Nell'incisione blu e bianca, benedetta da una figura della Madonna, i Corvonero ancestrali scagliano grandi massi giù per la scogliera, su invasori infedeli appena sbarcati.
L'immagine ci avverte del fatto che, durante la colonizzazione della loro isola, i Corvonero hanno superato avversità molto più gravi del semplice isolamento.
La scoperta e la travagliata colonizzazione dell'isola di Corvo
Il Corvo e il Flores furono scoperti da Diogo de Teive, al ritorno dalla sua spedizione a Terra Nova, nel 1452. Da quel momento in poi, l'imponente Monte do Caldeirão iniziò a fungere da nord per i navigatori.

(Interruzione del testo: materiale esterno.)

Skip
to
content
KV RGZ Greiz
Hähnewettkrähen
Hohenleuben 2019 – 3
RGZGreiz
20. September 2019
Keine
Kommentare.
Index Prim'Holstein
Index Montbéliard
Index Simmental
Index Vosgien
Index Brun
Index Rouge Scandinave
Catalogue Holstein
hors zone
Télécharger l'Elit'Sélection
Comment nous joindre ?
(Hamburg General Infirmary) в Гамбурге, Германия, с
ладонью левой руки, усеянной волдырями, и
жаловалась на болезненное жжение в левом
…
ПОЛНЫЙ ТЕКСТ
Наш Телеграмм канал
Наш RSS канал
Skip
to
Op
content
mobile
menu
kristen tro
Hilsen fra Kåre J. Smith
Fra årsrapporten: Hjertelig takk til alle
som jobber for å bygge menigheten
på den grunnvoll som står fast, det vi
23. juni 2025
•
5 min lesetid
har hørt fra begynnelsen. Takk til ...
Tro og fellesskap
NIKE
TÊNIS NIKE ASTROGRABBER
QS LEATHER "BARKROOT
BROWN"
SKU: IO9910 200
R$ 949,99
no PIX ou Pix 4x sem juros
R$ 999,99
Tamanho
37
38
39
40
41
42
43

Il tentativo di colonizzazione pionieristica avvenne solo più di un secolo dopo, da parte di una trentina di abitanti del Terceira. Sia questa che la successiva si conclusero con abbandoni forzati.
Il successo fu raggiunto solo nel 1548, quando Gonçalo de Sousa, il capitano d'onore dell'attuale Gruppo occidentale, ricevette il permesso dalla Corona di avviarlo con gli schiavi, che si crede provenissero da Santo Antão, Capo Verde, posta poi al servizio di contadini e allevatori di bestiame, con provate prove.
Nella seconda metà del XVI e XVII secolo, come illustra il pannello in maiolica, Corvo fu vittima di assalti e saccheggi da parte dei pirati del barbarie.
Quando anche questi attacchi non hanno impedito ai Corvonero di continuare sulla loro isola, ci si è resi conto che l'avevano colonizzata definitivamente, con tutta l'anima e il cuore.
Questo sentimento di appartenenza, insieme all'esuberanza naturale e vulcanica, fanno di Corvo un'Azzorre ancora più speciale.
Da Corvo, siamo tornati a Flores. Pochi giorni dopo, quando siamo atterrati a Graciosa, abbiamo completato la nostra scoperta privata dell'arcipelago.